- _Extracted text_
###
As you might assume, redo is the step that isn’t always executed, if the quality of the item is excellent, then the item goes to the output queue. If an item's quality requires attention, it goes to the redo queue and is expected to perform the step "Do Work" again.
For our experiment, the probability of poor quality required repetition of "Do Work" will be very important, we can refer to that case as the probability of Redo.
In real life, we see this type of process everywhere:
- In the code review, when someone submits the code change and gets feedback to address identified code issues (code standard violation, implementation issues, etc)
- In the quality assurance practice, when the test team returns the application build for bug fixes
- In site reliability engineering, when the new release deployment requires manual intervention to address overlooked issues
Of course, our example is simple, and some might argue that this is too simple of a case and it doesn’t fully reflect the mentioned examples above, but we don’t need all the details at this moment. As one renowned scientist said, all models are wrong, but some are useful. This is exactly our case. Let’s learn from this model and see what we can apply to the world of software engineering management.
Picture 1. Structure of the experimental value stream map
BTW you can try to explore the model, play with parameters and add required details if you need - here is a link.
Now, let’s investigate how the probability of "Redo" at one step impacts the total process lead time and throughout. Such an experiment has a very practical outcome for software engineering managers since it could give us a clue on how to increase the value delivered without hiring new people. So let’s explore this abstract case and then discuss practical implications for software management.
In our simulation, we will increase the probability of redo from 0% to 90% with a 10% increment. We will assume that the results will be different depending on which item will be processed first: either one from the input queue or one from the redo queue, or whether we need to prioritize fixing bugs over feature development.
To model these cases, we will run three sets of simulations of this value stream map for 100 minutes:
- When the input queue has a higher priority than the redo - an engineering team works on new stories instead of bugs.
- When the input queue has an equal priority to the redo - an engineering team mixes new stories and bugs.
- When the input queue has a lower priority than the redo - an engineering team works on bugs first before any stories.
The output of our simulation is the following:
Picture 2. Three cases simulation results
Only for the case when the input queue has higher priority (new features are more important) than redo (bugs) we can observe the invariant lead time that equals two minutes. The explanation of such a phenomenon is simple: all items from the redo queue (bugs) are stuck at the bottom of the backlog and cannot get through the step "do work" since input queue items (new features) have higher priority. Even though it looks like the process performs well given the lead time of two minutes, it is an illusion because WIP grows due to deferred processing of redo items. Someday the postponed rework (bugs or technical debt) should be paid off; therefore, new items (new features) will be delayed anyway, and so it is reasonable to allocate a certain capacity of your team to address found issues.
Picture 3. Work in In Progress trend for the 50% probability of redo in case of the high priority of input queue
WIP - the closer you look, the worse it gets ... There are several models that can inform us about the impact of Work In Progress; highway traffic and network traffic. In both of these cases, additional packets on a network and additional cars on a segment of the road will have an effect on the performance of that part of the infrastructure because of limited capacity. When the load levels are low, the impact is negligible. But as the load increases (the number of vehicles or data packets) the overall speed of the traffic decreases. This is a key reason why Kanban uses WIP as a flow mechanism; it reduces the "traffic" level. Using WIP as a threshold indicator can help us monitor "traffic" but only if it captures all of the work. We need to capture all work, including planned, unplanned, administrative, and all other activities that compete for our mind and time. This soon becomes a game of priorities.
###
- _To-do item a_
According to the redo simulation text, what lead time stays constant when the input queue has higher priority than redo?
The records come from a different source than the redo simulation text.
###
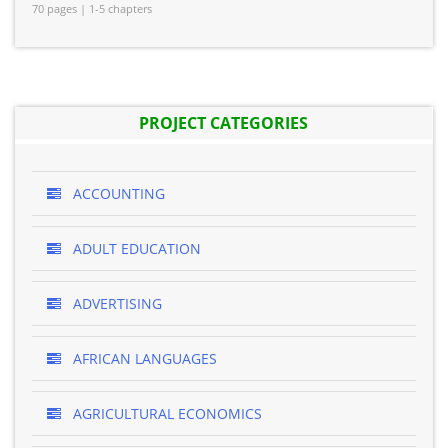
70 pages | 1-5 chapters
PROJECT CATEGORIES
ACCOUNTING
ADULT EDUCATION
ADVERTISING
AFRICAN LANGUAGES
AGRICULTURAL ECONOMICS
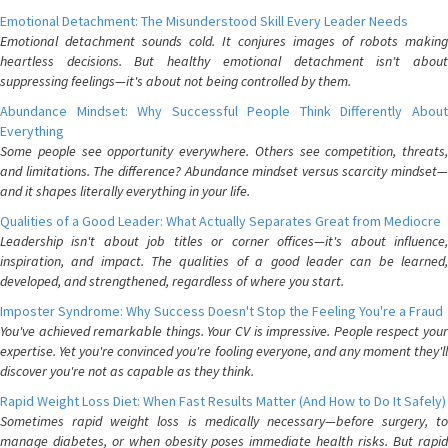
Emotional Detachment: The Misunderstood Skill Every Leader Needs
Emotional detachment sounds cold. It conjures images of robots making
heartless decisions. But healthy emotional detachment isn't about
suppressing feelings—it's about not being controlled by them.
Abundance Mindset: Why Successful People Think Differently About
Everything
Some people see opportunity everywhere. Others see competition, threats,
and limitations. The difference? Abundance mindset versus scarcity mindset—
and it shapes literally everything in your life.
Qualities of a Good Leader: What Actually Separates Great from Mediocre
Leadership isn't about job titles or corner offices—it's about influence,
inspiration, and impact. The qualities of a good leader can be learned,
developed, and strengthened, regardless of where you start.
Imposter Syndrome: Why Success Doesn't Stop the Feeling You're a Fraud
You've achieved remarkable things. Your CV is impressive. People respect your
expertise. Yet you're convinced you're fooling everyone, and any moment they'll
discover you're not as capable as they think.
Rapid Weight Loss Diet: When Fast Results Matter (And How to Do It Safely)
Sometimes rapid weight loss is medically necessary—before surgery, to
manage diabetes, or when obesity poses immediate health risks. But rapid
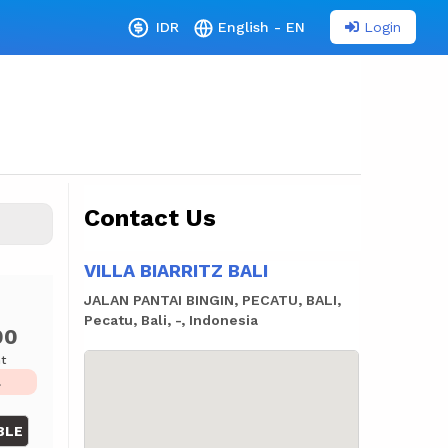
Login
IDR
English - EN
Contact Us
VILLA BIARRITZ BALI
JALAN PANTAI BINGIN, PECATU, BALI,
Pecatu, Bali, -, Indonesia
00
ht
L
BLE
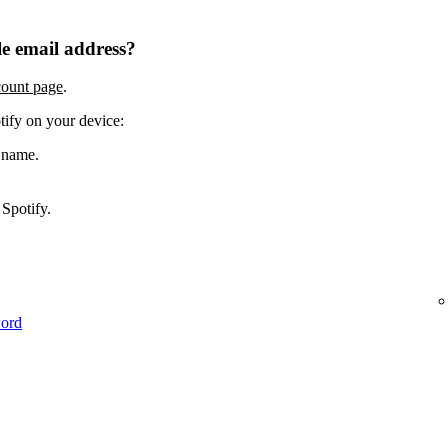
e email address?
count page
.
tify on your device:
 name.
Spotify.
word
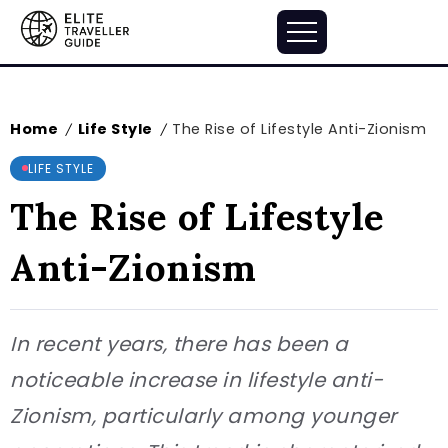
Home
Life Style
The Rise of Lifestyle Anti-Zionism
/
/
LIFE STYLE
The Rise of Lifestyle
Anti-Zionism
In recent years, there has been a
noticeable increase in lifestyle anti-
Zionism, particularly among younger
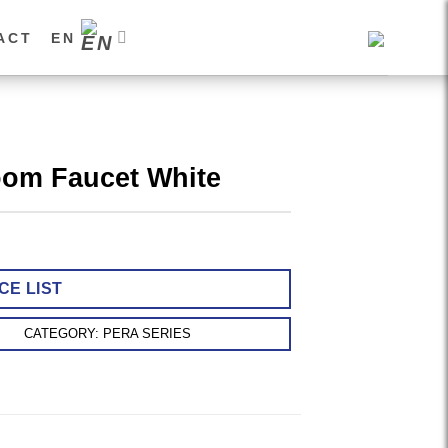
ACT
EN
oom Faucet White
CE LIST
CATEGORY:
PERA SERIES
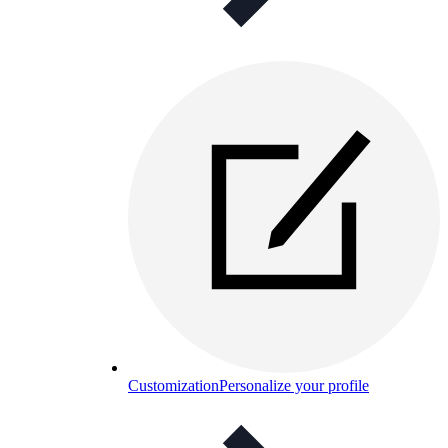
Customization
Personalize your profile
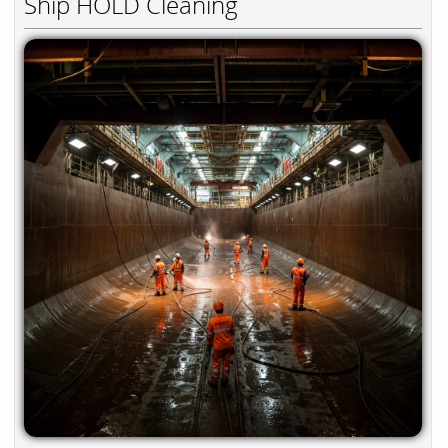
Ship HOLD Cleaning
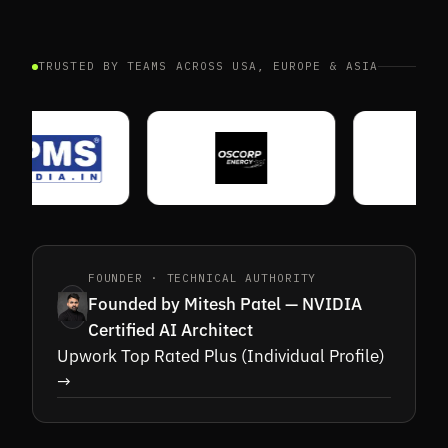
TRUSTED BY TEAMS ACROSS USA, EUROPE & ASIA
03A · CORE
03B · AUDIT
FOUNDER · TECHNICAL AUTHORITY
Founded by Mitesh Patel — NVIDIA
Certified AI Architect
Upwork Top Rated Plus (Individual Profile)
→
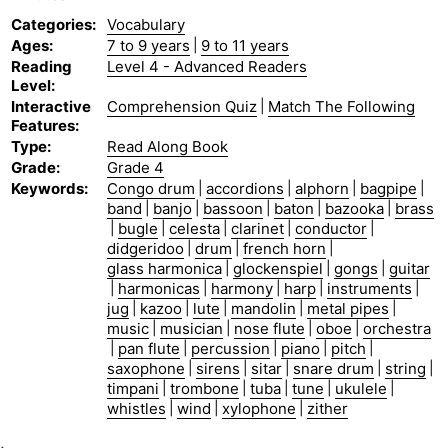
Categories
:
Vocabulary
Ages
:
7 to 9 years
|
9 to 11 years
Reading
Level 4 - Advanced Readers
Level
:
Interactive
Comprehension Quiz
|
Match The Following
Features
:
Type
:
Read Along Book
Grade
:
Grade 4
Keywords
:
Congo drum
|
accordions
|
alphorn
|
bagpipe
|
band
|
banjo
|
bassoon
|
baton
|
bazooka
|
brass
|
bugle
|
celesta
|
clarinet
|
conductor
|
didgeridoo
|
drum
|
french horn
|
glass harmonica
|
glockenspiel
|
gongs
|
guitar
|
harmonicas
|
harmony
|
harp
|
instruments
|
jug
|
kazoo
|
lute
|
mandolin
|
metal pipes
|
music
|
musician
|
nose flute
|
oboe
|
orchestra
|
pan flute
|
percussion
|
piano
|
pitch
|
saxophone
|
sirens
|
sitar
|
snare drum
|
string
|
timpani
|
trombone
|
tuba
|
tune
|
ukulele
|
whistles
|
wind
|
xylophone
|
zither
###
- _To-do item b_
Please identify and copy every line of the records that contains the string "Rise", treating uppercase and lowercase as different.

- _Expected answer a_
Two minutes.

- _Expected answer b_
The Rise of Lifestyle Anti-Zionism
The Rise of Lifestyle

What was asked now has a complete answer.